▶ **What to produce**
Word for word, restate the records that come next, omitting the images.

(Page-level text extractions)
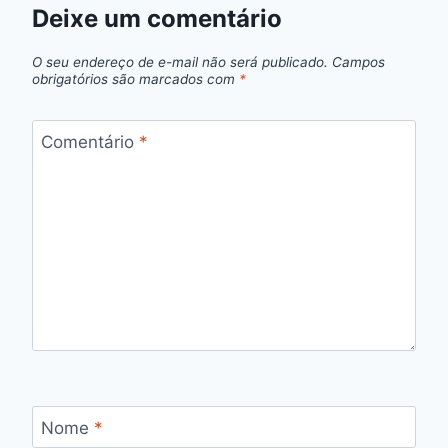
Deixe um comentário
O seu endereço de e-mail não será publicado.
Campos
obrigatórios são marcados com
*
Comentário
*
Nome
*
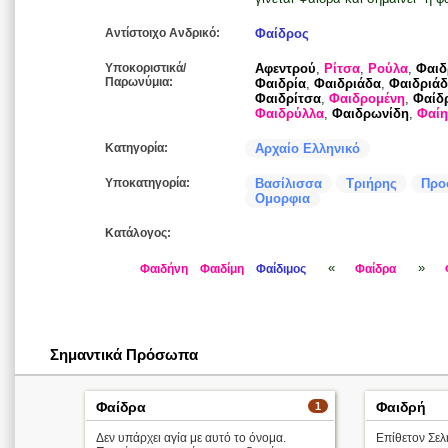
Αντίστοιχο Ανδρικό:
Φαίδρος
Υποκοριστικά/
Αφεντρού
,
Ρίτσα
,
Ρούλα
,
Φαιδ
Παρωνύμια:
Φαιδρία
,
Φαιδριάδα
,
Φαιδριά
Φαιδρίτσα
,
Φαιδρομένη
,
Φαίδ
Φαιδρύλλα
,
Φαιδρωνίδη
,
Φαίη
Κατηγορία:
Αρχαίο Ελληνικό
Υποκατηγορία:
Βασίλισσα
Τριήρης
Προ
Ομορφια
Κατάλογος:
«
»
Φαιδήνη
Φαιδίμη
Φαίδιμος
Φαίδρα
Σημαντικά Πρόσωπα
Φαίδρα
Φαιδρή
1
Δεν υπάρχει αγία με αυτό το όνομα.
Επίθετον Σελ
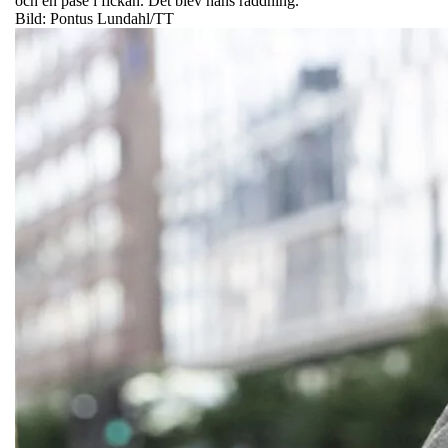
och en påse i fickan. Det blev hans räddning.
Bild: Pontus Lundahl/TT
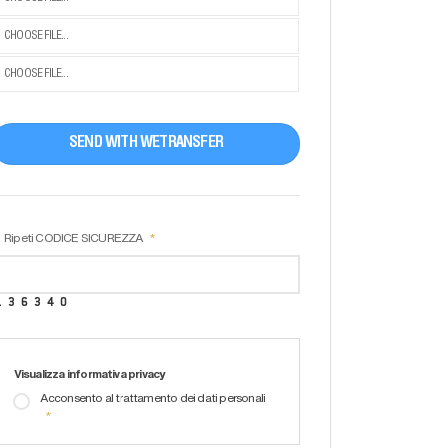
CHOOSE FILE...
CHOOSE FILE...
SEND WITH WETRANSFER
Ripeti CODICE SICUREZZA
Visualizza informativa privacy
Acconsento al trattamento dei dati personali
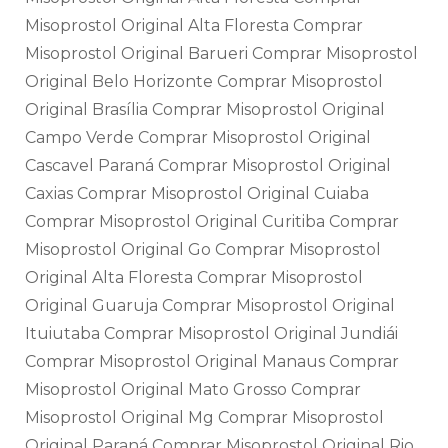
Misoprostol Original Alta Floresta Comprar
Misoprostol Original Barueri Comprar Misoprostol
Original Belo Horizonte Comprar Misoprostol
Original Brasília Comprar Misoprostol Original
Campo Verde Comprar Misoprostol Original
Cascavel Paraná Comprar Misoprostol Original
Caxias Comprar Misoprostol Original Cuiaba
Comprar Misoprostol Original Curitiba Comprar
Misoprostol Original Go Comprar Misoprostol
Original Alta Floresta Comprar Misoprostol
Original Guaruja Comprar Misoprostol Original
Ituiutaba Comprar Misoprostol Original Jundiái
Comprar Misoprostol Original Manaus Comprar
Misoprostol Original Mato Grosso Comprar
Misoprostol Original Mg Comprar Misoprostol
Original Paraná Comprar Misoprostol Original Rio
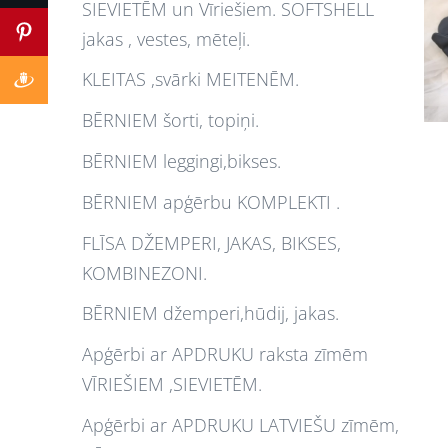
SIEVIETĒM un Vīriešiem. SOFTSHELL
jakas , vestes, mēteļi.
KLEITAS ,svārki MEITENĒM.
BĒRNIEM šorti, topiņi.
BĒRNIEM leggingi,bikses.
BĒRNIEM apģērbu KOMPLEKTI .
FLĪSA DŽEMPERI, JAKAS, BIKSES,
KOMBINEZONI.
BĒRNIEM džemperi,hūdij, jakas.
Apģērbi ar APDRUKU raksta zīmēm
VĪRIEŠIEM ,SIEVIETĒM.
Apģērbi ar APDRUKU LATVIEŠU zīmēm,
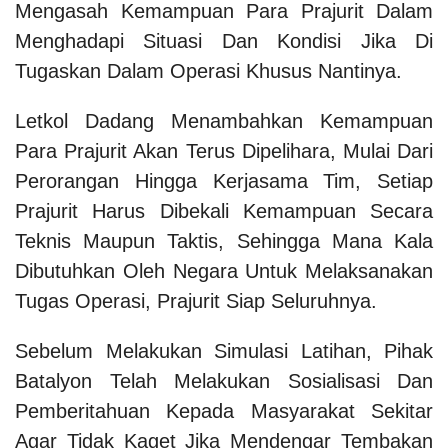
Mengasah Kemampuan Para Prajurit Dalam
Menghadapi Situasi Dan Kondisi Jika Di
Tugaskan Dalam Operasi Khusus Nantinya.
Letkol Dadang Menambahkan Kemampuan
Para Prajurit Akan Terus Dipelihara, Mulai Dari
Perorangan Hingga Kerjasama Tim, Setiap
Prajurit Harus Dibekali Kemampuan Secara
Teknis Maupun Taktis, Sehingga Mana Kala
Dibutuhkan Oleh Negara Untuk Melaksanakan
Tugas Operasi, Prajurit Siap Seluruhnya.
Sebelum Melakukan Simulasi Latihan, Pihak
Batalyon Telah Melakukan Sosialisasi Dan
Pemberitahuan Kepada Masyarakat Sekitar
Agar Tidak Kaget Jika Mendengar Tembakan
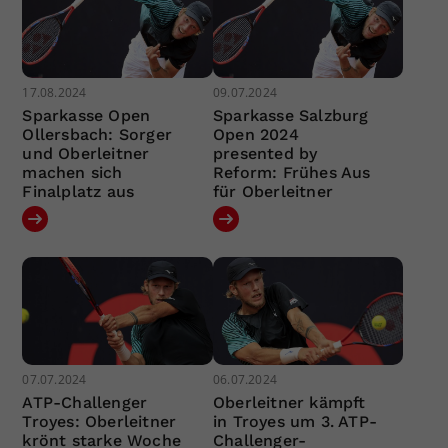
17.08.2024
09.07.2024
Sparkasse Open
Sparkasse Salzburg
Ollersbach: Sorger
Open 2024
und Oberleitner
presented by
machen sich
Reform: Frühes Aus
Finalplatz aus
für Oberleitner
07.07.2024
06.07.2024
ATP-Challenger
Oberleitner kämpft
Troyes: Oberleitner
in Troyes um 3. ATP-
krönt starke Woche
Challenger-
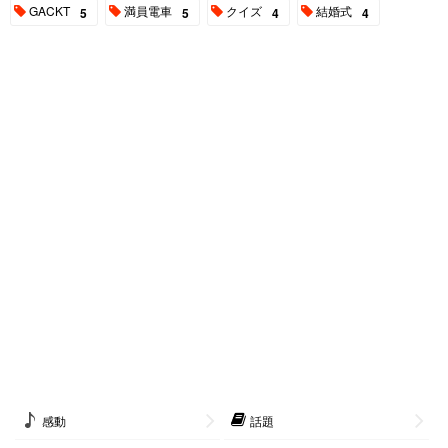
GACKT
満員電車
クイズ
結婚式
5
5
4
4
感動
話題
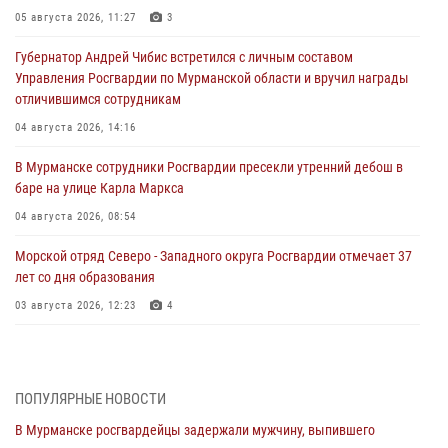
05 августа 2026, 11:27
3
Губернатор Андрей Чибис встретился с личным составом
Управления Росгвардии по Мурманской области и вручил награды
отличившимся сотрудникам
04 августа 2026, 14:16
В Мурманске сотрудники Росгвардии пресекли утренний дебош в
баре на улице Карла Маркса
04 августа 2026, 08:54
Морской отряд Северо - Западного округа Росгвардии отмечает 37
лет со дня образования
03 августа 2026, 12:23
4
Сотрудники вневедомственной охраны Росгвардии пресекли
хулиганские действия дебошира на автозаправочной станции
города Кандалакши
ПОПУЛЯРНЫЕ НОВОСТИ
03 августа 2026, 09:12
В Мурманске росгвардейцы задержали мужчину, выпившего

▶ **Exercise solution**
Deixe um comentário
O seu endereço de e-mail não será publicado.
Campos
obrigatórios são marcados com
*
Comentário
*
Nome
*
Αντίστοιχο Ανδρικό:
Φαίδρος
Υποκοριστικά/
Αφεντρού
,
Ρίτσα
,
Ρούλα
,
Φαιδ
Παρωνύμια:
Φαιδρία
,
Φαιδριάδα
,
Φαιδριά
Φαιδρίτσα
,
Φαιδρομένη
,
Φαίδ
Φαιδρύλλα
,
Φαιδρωνίδη
,
Φαίη
Κατηγορία:
Αρχαίο Ελληνικό
Υποκατηγορία:
Βασίλισσα
Τριήρης
Προ
Ομορφια
Κατάλογος:
«
»
Φαιδήνη
Φαιδίμη
Φαίδιμος
Φαίδρα
Σημαντικά Πρόσωπα
Φαίδρα
Φαιδρή
1
Δεν υπάρχει αγία με αυτό το όνομα.
Επίθετον Σελ
och en påse i fickan. Det blev hans räddning.
Bild: Pontus Lundahl/TT
CHOOSE FILE...
CHOOSE FILE...
SEND WITH WETRANSFER
Ripeti CODICE SICUREZZA
Visualizza informativa privacy
Acconsento al trattamento dei dati personali
Misoprostol Original Alta Floresta Comprar
Misoprostol Original Barueri Comprar Misoprostol
Original Belo Horizonte Comprar Misoprostol
Original Brasília Comprar Misoprostol Original
Campo Verde Comprar Misoprostol Original
Cascavel Paraná Comprar Misoprostol Original
Caxias Comprar Misoprostol Original Cuiaba
Comprar Misoprostol Original Curitiba Comprar
Misoprostol Original Go Comprar Misoprostol
Original Alta Floresta Comprar Misoprostol
Original Guaruja Comprar Misoprostol Original
Ituiutaba Comprar Misoprostol Original Jundiái
Comprar Misoprostol Original Manaus Comprar
Misoprostol Original Mato Grosso Comprar
Misoprostol Original Mg Comprar Misoprostol
Original Paraná Comprar Misoprostol Original Rio
SIEVIETĒM un Vīriešiem. SOFTSHELL
jakas , vestes, mēteļi.
KLEITAS ,svārki MEITENĒM.
BĒRNIEM šorti, topiņi.
BĒRNIEM leggingi,bikses.
BĒRNIEM apģērbu KOMPLEKTI .
FLĪSA DŽEMPERI, JAKAS, BIKSES,
KOMBINEZONI.
BĒRNIEM džemperi,hūdij, jakas.
Apģērbi ar APDRUKU raksta zīmēm
VĪRIEŠIEM ,SIEVIETĒM.
Apģērbi ar APDRUKU LATVIEŠU zīmēm,
Mengasah Kemampuan Para Prajurit Dalam
Menghadapi Situasi Dan Kondisi Jika Di
Tugaskan Dalam Operasi Khusus Nantinya.
Letkol Dadang Menambahkan Kemampuan
Para Prajurit Akan Terus Dipelihara, Mulai Dari
Perorangan Hingga Kerjasama Tim, Setiap
Prajurit Harus Dibekali Kemampuan Secara
Teknis Maupun Taktis, Sehingga Mana Kala
Dibutuhkan Oleh Negara Untuk Melaksanakan
Tugas Operasi, Prajurit Siap Seluruhnya.
Sebelum Melakukan Simulasi Latihan, Pihak
Batalyon Telah Melakukan Sosialisasi Dan
Pemberitahuan Kepada Masyarakat Sekitar
Agar Tidak Kaget Jika Mendengar Tembakan
17.08.2024
09.07.2024
Sparkasse Open
Sparkasse Salzburg
Ollersbach: Sorger
Open 2024
und Oberleitner
presented by
machen sich
Reform: Frühes Aus
Finalplatz aus
für Oberleitner
07.07.2024
06.07.2024
ATP-Challenger
Oberleitner kämpft
Troyes: Oberleitner
in Troyes um 3. ATP-
krönt starke Woche
Challenger-
GACKT
満員電車
クイズ
結婚式
5
5
4
4
感動
話題
05 августа 2026, 11:27
3
Губернатор Андрей Чибис встретился с личным составом
Управления Росгвардии по Мурманской области и вручил награды
отличившимся сотрудникам
04 августа 2026, 14:16
В Мурманске сотрудники Росгвардии пресекли утренний дебош в
баре на улице Карла Маркса
04 августа 2026, 08:54
Морской отряд Северо - Западного округа Росгвардии отмечает 37
лет со дня образования
03 августа 2026, 12:23
4
Сотрудники вневедомственной охраны Росгвардии пресекли
хулиганские действия дебошира на автозаправочной станции
города Кандалакши
ПОПУЛЯРНЫЕ НОВОСТИ
03 августа 2026, 09:12
В Мурманске росгвардейцы задержали мужчину, выпившего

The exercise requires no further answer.